In recent weeks, our children suddenly have a lot more time to fill and a lot less outside adventure. Parents who are home more might have to focus on work in a home space usually reserved for family. Perhaps your family is dealing with the added complexity of parents who are out every day as key workers during this pandemic.
Whatever your current dynamic, this isn’t a holiday or home time like your children know it. There are not day trips to the beach, play dates at friends houses and that first spring BBQ is for garden owners only. Even if your children do love lots of screen time, we’re into week six of lockdown and it’s probably not quite as fulfilling as it was in week one. So, how do you keep the momentum going when children are just getting bored?
When my daughters tell me they are bored, I become enthusiastic. I tell them, excellent! Then we are about to learn a little more about you.
I’ll be honest, the first time I heard those words come out of my mouth my mental self rolled my eyes. My children didn’t. They got excited. They asked me what I meant and how I knew that?
Boredom sits under two main experiences; when you are repeating monotonous tasks or when you have the luxury of time.
Fortunately for our children, their type of boredom tends to fall into the latter. In this lockdown world, they have more time than they have interesting things to do.
Of course, that’s not what I told my then three-year-old. I told her that when she found the thing she wanted to do next, she would no longer be bored and she would understand a little more about how she likes to spend her time.
She started searching for it, like a treasure hunt, and I dare say, she was no longer bored. This had an added benefit too, as she does now actively thinks about whether she’s enjoying a task. She knows what she enjoys and recognises when she’s just tolerating something, which makes it easier for her to pick activities or projects she really does want to spend time and energy on.
When there’s a lot of scheduled activities involved in a day, it can take a change of pace to recognise when children are choosing to focus on a personal interest, rather than doing an activity because of an obligation or lack of an alternative. Passionate, interest-led learning takes energy. If children are very busy, they might be using their time between tasks to relax, but not to discover new interests.
I’m not suggesting you pause all activities. Sometimes they keep everyone in the house going. Instead, take some time to remember a term break or leave a little unscheduled time in the upcoming weekend and see where that opportunity leads your children.
We had some time away from work and our daily routines, at home together this Easter and enjoyed a lot of family time. Here’s a list of a few of the things our eldest daughter sought out independently during this break too;
- A 60 piece world map jigsaw
- A double-page of a maths workbook
- Colouring in
- Reading to her younger sister
- Roller-skating in the garden
- Building a “tinker-box” invention
- Hunting for gems in plaster (for five hours!)

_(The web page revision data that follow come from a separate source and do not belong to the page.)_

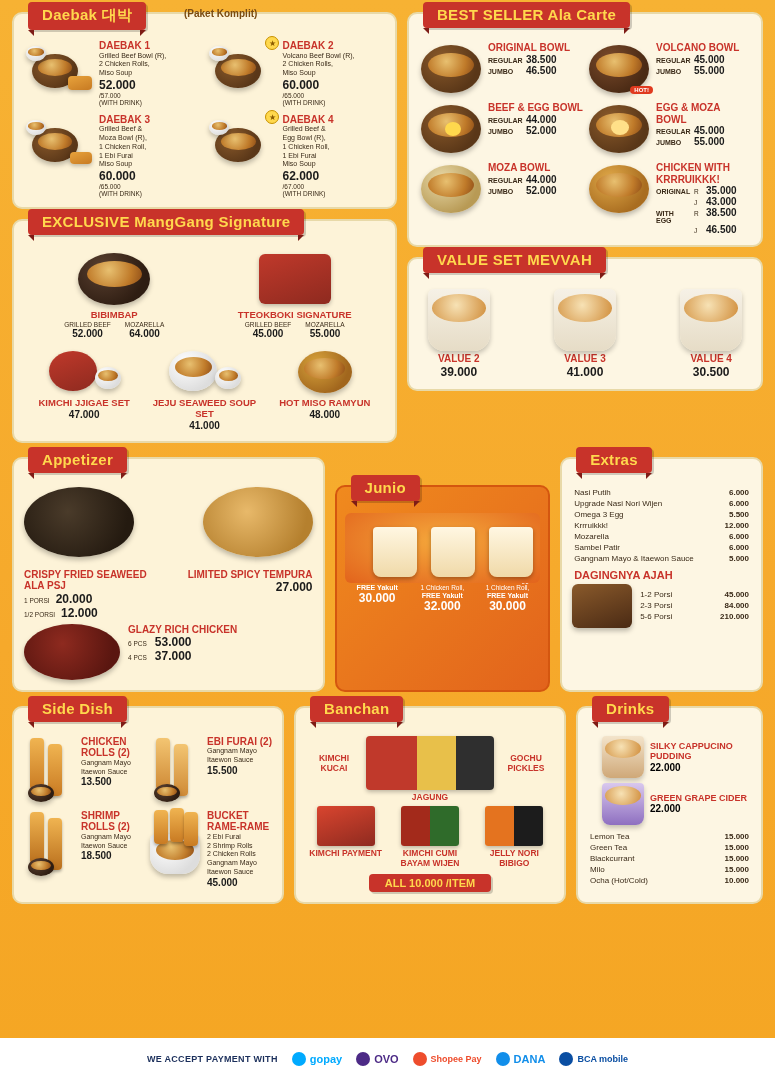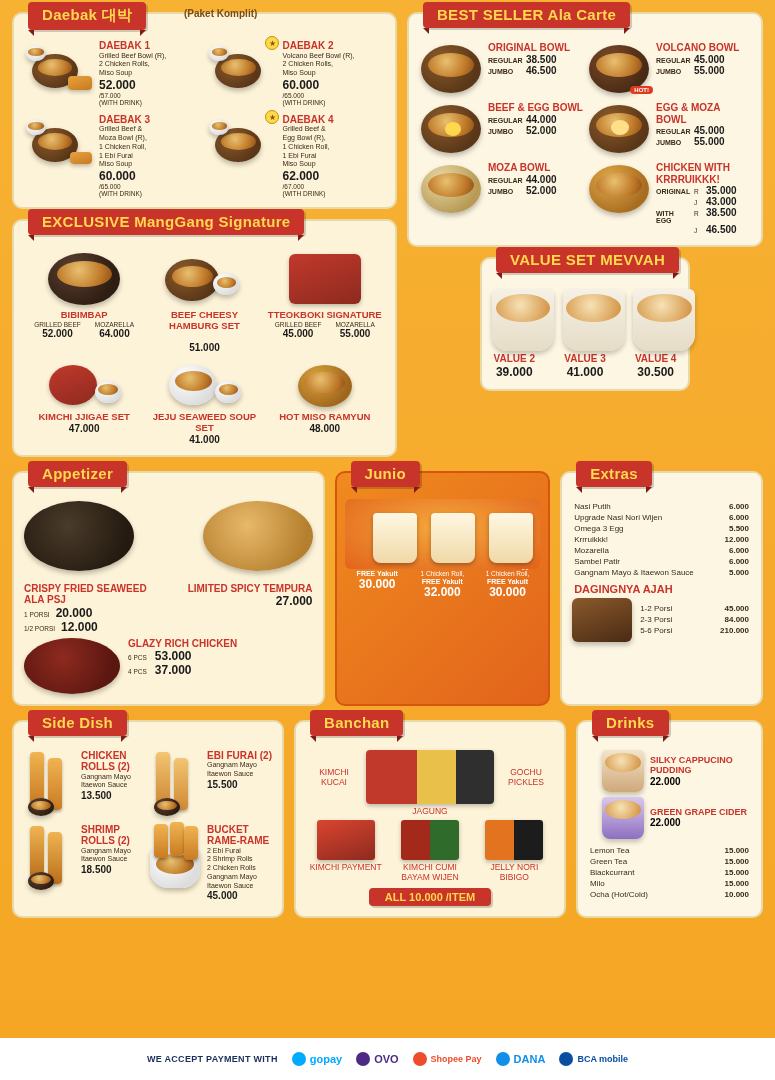--- a/index.html
+++ b/index.html
@@ -150,21 +150,21 @@
 
   
   #side .s-grid{ display:grid; grid-template-columns:1fr 1fr; gap:8px 4px; margin-top:4px;}
   .s-item{ display:flex; gap:5px;}
   .s-img{ width:52px;height:66px;flex:none; position:relative;}
   .stick{ position:absolute; width:14px;height:52px;border-radius:4px;
      background: linear-gradient(180deg,#f0b451,#c97b23); box-shadow:0 2px 3px rgba(0,0,0,.3);}
 
   
   #banchan .b-row{ display:flex; justify-content:space-between; margin-top:4px;}
-  .b-item{ text-align:center; font-size:8.5px; color:#c8332a; font-weight:normal;}
+  .b-item{ text-align:center; font-size:8.5px; color:#c8332a; font-weight:bold;}
   .b-img{ width:58px;height:40px;margin:0 auto 2px auto;border-radius:3px;}
   .allitem{ margin:6px auto 0 auto; background:#c8332a;color:#ffd84d;font-weight:bold;font-size:11px;
      padding:3px 16px;border-radius:4px; width:max-content; box-shadow:2px 2px 0 rgba(0,0,0,.18);}
 
   
   #drinks .d-item{ display:flex; gap:6px; align-items:center; margin-bottom:5px;padding-left:14px;}
   .d-img{ width:42px;height:42px;flex:none;}
   .d-name{ color:#c8332a;font-weight:bold;font-size:9px;line-height:1.15;}
   .d-price{ font-weight:bold;font-size:10px;}
   #drinks .d-line{ display:flex;justify-content:space-between;font-size:8px;color:#3a2a18;padding:1px 2px;}
@@ -289,28 +289,20 @@
                 <div class="ex-sub">GRILLED BEEF</div>
                 <div class="price sm">52.000</div>
               </div>
               <div>
                 <div class="ex-sub">MOZARELLA</div>
                 <div class="price sm">64.000</div>
               </div>
             </div>
           </div>
 
-          <div class="ex-item">
-            <div class="ex-img">
-              <div class="bowl" style="width:54px;height:42px;position:absolute;left:2px;top:8px;"></div>
-              <div class="bowl white" style="width:26px;height:22px;position:absolute;left:50px;top:22px;"></div>
-            </div>
-            <div class="ex-name">BEEF CHEESY HAMBURG SET</div>
-            <div class="price sm" style="margin-top:10px;">51.000</div>
-          </div>
 
           <div class="ex-item">
             <div class="ex-img">
               <div class="dish" style="width:72px;height:50px;position:absolute;left:5px;top:3px;border-radius:6px;"></div>
             </div>
             <div class="ex-name">TTEOKBOKI SIGNATURE</div>
             <div class="ex-prices">
               <div>
                 <div class="ex-sub">GRILLED BEEF</div>
                 <div class="price sm">45.000</div>
@@ -344,21 +336,21 @@
             <div class="ex-img" style="height:48px">
               <div class="bowl" style="width:54px;height:42px;position:absolute;left:14px;top:4px;background:radial-gradient(circle at 35% 30%,#d8a33c,#a1661d 70%);"></div>
             </div>
             <div class="ex-name">HOT MISO RAMYUN</div>
             <div class="price sm">48.000</div>
           </div>
         </div>
       </div>
     </div>
 
-    <div class="col" style="width:357px;align-items:center;">
+    <div class="col" style="width:357px;">
 
       <div class="card" id="best" style="background:#fdf6e3;">
         <div class="ribbon">BEST SELLER Ala Carte</div>
         <div class="bs-grid" style="margin-top:6px;">
 
           <div class="bs-item">
             <div class="bs-img">
               <div class="bowl" style="width:60px;height:48px;position:absolute;left:2px;top:3px;"></div>
             </div>
             <div>
@@ -535,21 +527,21 @@
               <span class="price">53.000</span>
             </div>
           <div style="display:flex;gap:8px;align-items:baseline;">
               <span class="small">4 PCS</span>
               <span class="price">37.000</span>
             </div>
         </div>
       </div>
     </div>
 
-    <div class="card orange-grad" id="junio" style="width:218px;">
+    <div class="card orange-grad" id="junio" style="width:218px;margin-top:28px;">
       <div class="ribbon">Junio</div>
       <div class="j-banner">
         <div class="cupset" style="left:28px;top:14px;"></div>
         <div class="cupset" style="left:86px;top:14px;"></div>
         <div class="cupset" style="left:144px;top:14px;"></div>
       </div>
       <div class="j-row">
         <div class="j-item">
           <div class="j-name">JUNIO 1</div>
           <div class="j-desc" style="white-space:pre-line">Nasi Putih,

All but the last of these occurred in a pocket of time when we had not arranged any activity. There are two things you should know about this list. Firstly, all of these slotted in around other activities and family time. And crucially, our daughter is not naturally a very independent soul.
Our daughter will be five this month. As a baby and toddler, she only played when we played, much preferring to spend her time in adult company to playing alone. Her love language is acts of service from others. She enjoys spending time with people and seeks regular reassurance for independent tasks.

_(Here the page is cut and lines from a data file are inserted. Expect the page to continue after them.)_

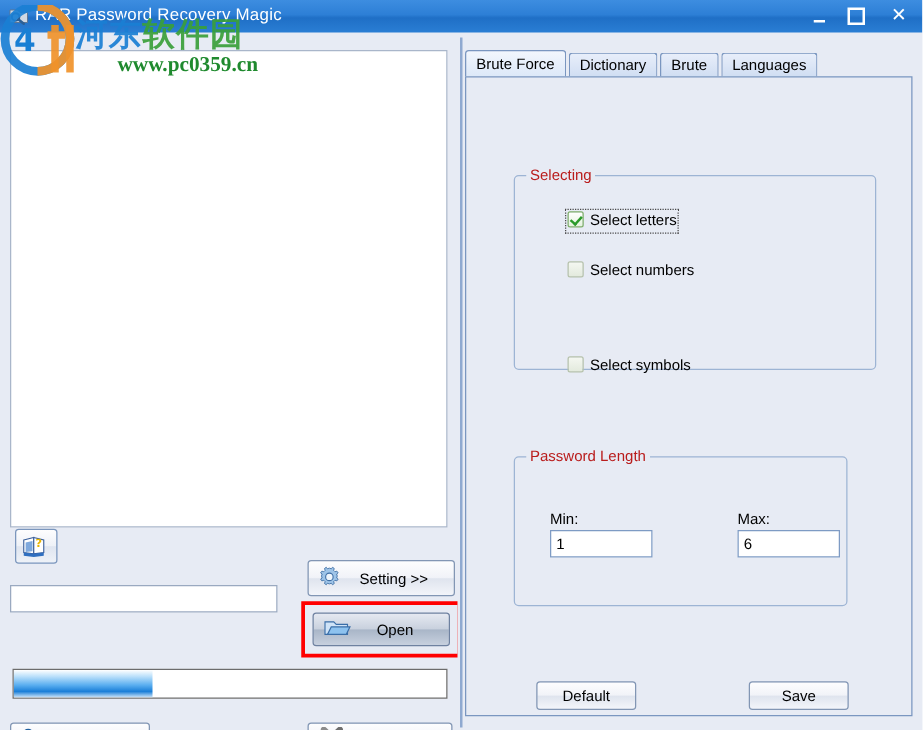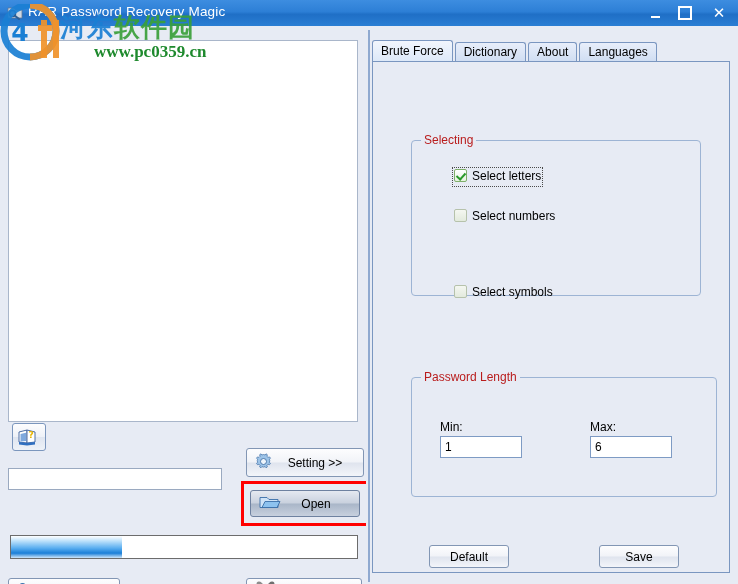--- a/index.html
+++ b/index.html
@@ -230,21 +230,21 @@
   }
   .groupbox > .gb-title {
     position: absolute;
     top: -8px; left: 9px;
     background: #e7ebf4;
     padding: 0 3px;
     font-size: 12px;
     color: #b91c1c;
   }
   #grp-selecting { left: 38px; top: 78px; width: 290px; height: 156px; }
-  #grp-length { left: 38px; top: 315px; width: 306px; height: 120px; }
+  #grp-length { left: 38px; top: 303px; width: 267px; height: 120px; }
 
   .cbrow {
     position: absolute;
     left: 42px;
     display: flex;
     align-items: flex-start;
     height: 16px;
     cursor: default;
   }
   .cbox {
@@ -427,21 +427,21 @@
   <div id="right-panel">
 
     <div id="tabstrip">
       <div class="tab active">
         <span>Brute Force</span>
       </div>
       <div class="tab">
         <span>Dictionary</span>
       </div>
       <div class="tab">
-        <span>About</span>
+        <span>Brute</span>
       </div>
       <div class="tab">
         <span>Languages</span>
       </div>
     </div>
 
     <div id="tabpage">
 
       <div class="groupbox" id="grp-selecting">
         <span class="gb-title">Selecting</span>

Despite all this, we now often see her developing, creating and working on projects independently, when she is given time to explore her own interests.
Even if children do indicate an interest, the response might not be immediate. It is worth playing the waiting game. My daughter chose a book all about customising clothes, from the adult section of the library last time we visited. For two weeks, she didn’t even flick through the pages, despite encouragement.

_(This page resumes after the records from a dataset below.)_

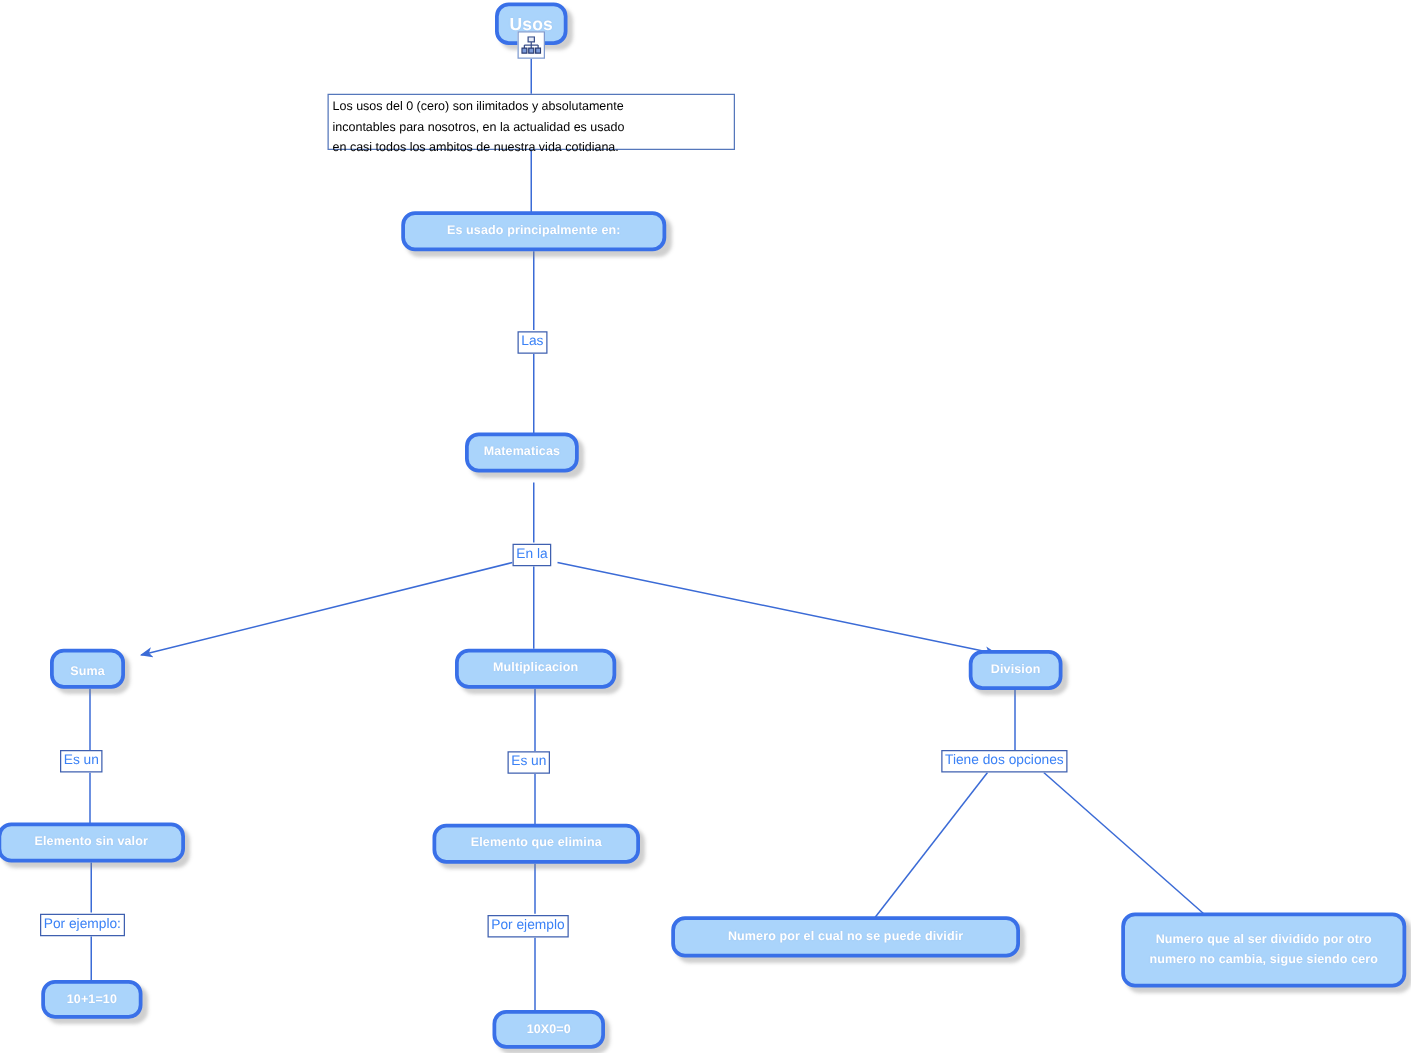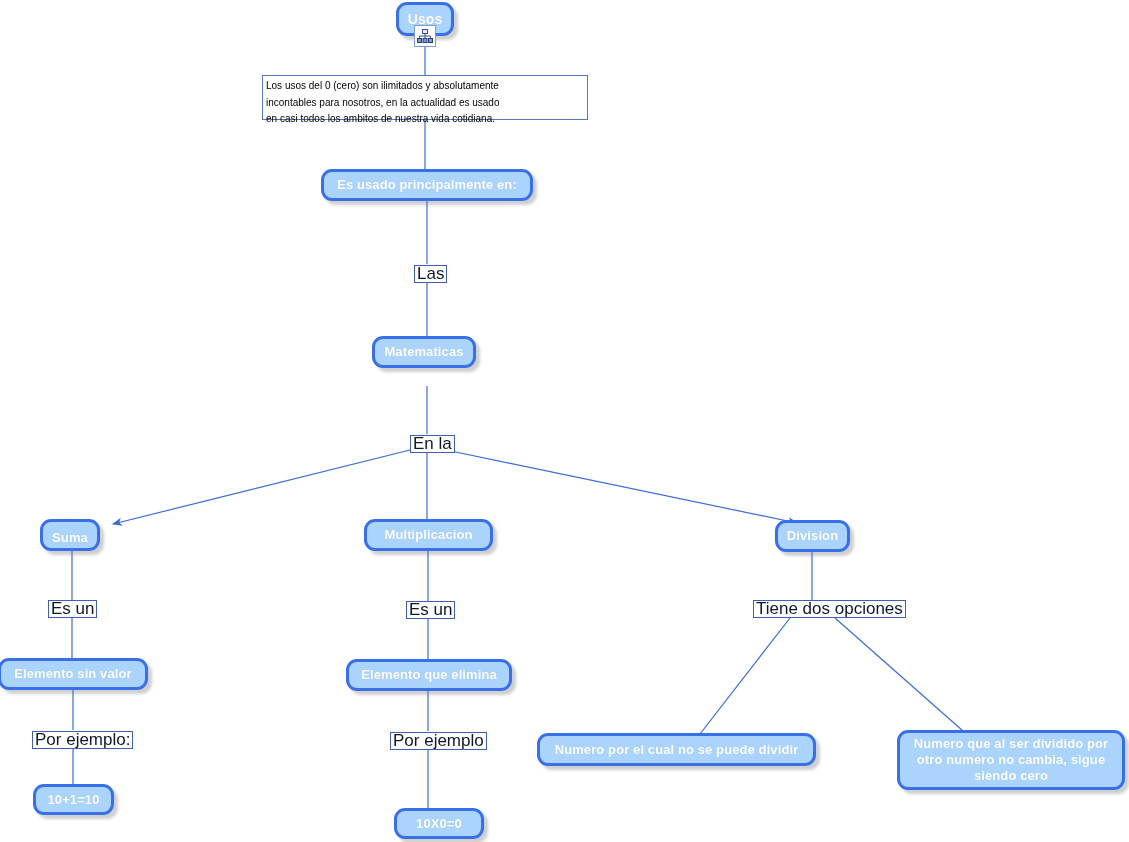--- a/index.html
+++ b/index.html
@@ -12,41 +12,41 @@
 
   
   .node{
     position:absolute;
     box-sizing:border-box;
     background:#aad4fb;
     border:3px solid #3970e8;
     border-radius:11px;
     color:#ffffff;
     font-weight:bold;
-    font-size:13px;
+    font-size:10px;
     line-height:16px;
     text-align:center;
     display:flex;
     align-items:center;
     justify-content:center;
     letter-spacing:0.1px;
     box-shadow:4px 4px 3px rgba(130,130,130,0.38);
     text-shadow:0 0 1px rgba(120,150,200,0.35);
     padding:2px 10px;
   }
   .node.root{font-size:14px;}
 
   
   .linklabel{
     position:absolute;
     box-sizing:border-box;
     background:#ffffff;
     border:1px solid #3f60b0;
-    color:#0f172a;
-    font-size:17px;
+    color:#3b82f6;
+    font-size:11px;
     line-height:15px;
     padding:0px 2px 1px 2px;
     white-space:nowrap;
     text-align:center;
   }
 
   
   .textbox{
     position:absolute;
     box-sizing:border-box;
@@ -142,21 +142,21 @@
  en casi todos los ambitos de nuestra vida cotidiana.</div>
 
   <div class="node" style="left:321px;top:169px;width:212px;height:32px;">
     <span>Es usado principalmente en:</span>
   </div>
 
   <div class="linklabel" style="left:414px;top:265px;">
     <span>Las</span>
   </div>
 
-  <div class="node" style="left:372px;top:336px;width:104px;height:32px;">
+  <div class="node" style="left:372px;top:346px;width:91px;height:32px;">
     <span>Matematicas</span>
   </div>
 
   <div class="linklabel" style="left:410px;top:435px;">
     <span>En la</span>
   </div>
 
   <div class="node" style="left:40px;top:519px;width:60px;height:32px;align-items:flex-end;">
     <span>Suma</span>
   </div>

Then one day recently, I told her how lovely she looked in her outfit and she responded; “maybe if there were some gems here, and here.” One raid of the odds and ends box and a glue gun session later, she felt like an Empress.
There’s a lot of resources available at the moment, and our homes are holding so much daily life. You don’t need to fill all of the time at home with elaborate things to do. It’s nice every once in a while, like chocolate ice cream or whipped cream. But there’s treasure hiding in the quiet days filled with boredom too.
It’s okay to not have a plan for the afternoon. It’s okay to have nothing scheduled to do. Unscheduled time encourages our children to seek their passions. Boredom teaches our children more about how they want to spend their time, before their life is filled with all the adult things they have to do.